Driving to Kosova from England was an easy journey, motorways and autobahns with electronic tolls which accept credit cards. Apart from having to use change to use the toilets, there was no need to carry much cash at all.
It rained all the way which had turned to snow in the Austrian Alps where the roads were very icy. One car skidded into the embankment and landed on its roof. Just prayed it would not happen to me on this long journey. I kept my eye on the temperature gauge and was relieved when it rose to over 2c when I descended. From then on it was back to heavy winds and pouring rain.
The turn off to Kosova, took me to along a narrow, winding pot holed road, which felt like driving in another world lost in time. The further I drove the bigger the pot holes became, which were filled with water from the heavy rain. Then the rain turned to snow as the temperature dropped and it was difficult to see the road ahead. At first I thought the road was to wet for the snow to settle, but I was wrong. The fresh snow was easy to drive in, but it just kept getting deeper and deeper.
First I was waved down by the owners of a car which had run of the road and into a ditch, but car was to loaded up to be of any use to them. Then as got closer to the border the trucks also got stuck in the snow and there was no way forward. All the drivers of the trucks were Serbian and they helped me get past them.
The border was just ahead and unlike any of the others I had passed entering Slovenia and Croatia, this was one was like stepping into the last century. When it came to paying for the car insurance, I was shocked to find out it was cash only. While the rest of the world are working towards a cashless society, Kosova still insists on cash. I would like to know who owns this insurance company, which seems to have the monopoly on car insurance at the border. Maybe the corruption starts at the border. Well having no cash on me the police all had a discussion on what I should do, as the snow was getting deeper and it was very late at night. Eventually, I left my car at the border and a kind man drove me into town to use the cashpoint to get some money.
Insurance all done and my passport back, I left the border police and made my way towards Prishtina. The snow had stopped falling, but the snow was deep. I was driving along at a fair speed until I caught up with two cars, which were driving really slow. Keeping my distance, so that I would not drive into the back of them, the car stalled as we were going up a hill. There was no way I could get the grip to climb the hill and I was finally stuck in the snow. Then from nowhere came one of the border police which I had met at the border, suggesting that I should turn around and follow him to go another route.

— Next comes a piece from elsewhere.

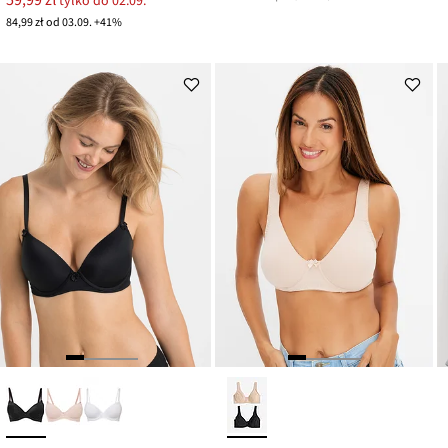
tylko do 02.09.
84,99 zł od 03.09. +41%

He went down the hill and turned left and stopped, which meant I had to drive around him when I was going to fast down the hill. This resulted in me skidding off the road, down an embankment and into a field, narrowly missing a post. I was definitely stuck in the snow this time. I watched as the policeman drove off, hoping he had gone to get help.
Eventually he came back with an interpreter, as he couldn’t speak English. He told me to take a few things and he would drive me into Prishtina and the people in the village would keep an eye on my car. After dropping me off he arranged to pick me up in the morning and take me to get my car out of the field.
The border policeman arrived on time in the morning and my friend came along too. When we arrived in Lebane you would not notice the car was there, until you got close.
Everybody came out to help, the police were directing the traffic and the local family Dobratiqi, used their tractor to pull the car out of the field. After several attempts, the car was finally back on the road and the family offered to repair the car for us. While the sons repaired the car, we tasted real Kosovar hospitality, in the families home. Drinking coffee with them in front of their log fire. Such beautiful people who we will keep close to our hearts and hopefully be able to pay back in some way, in the future.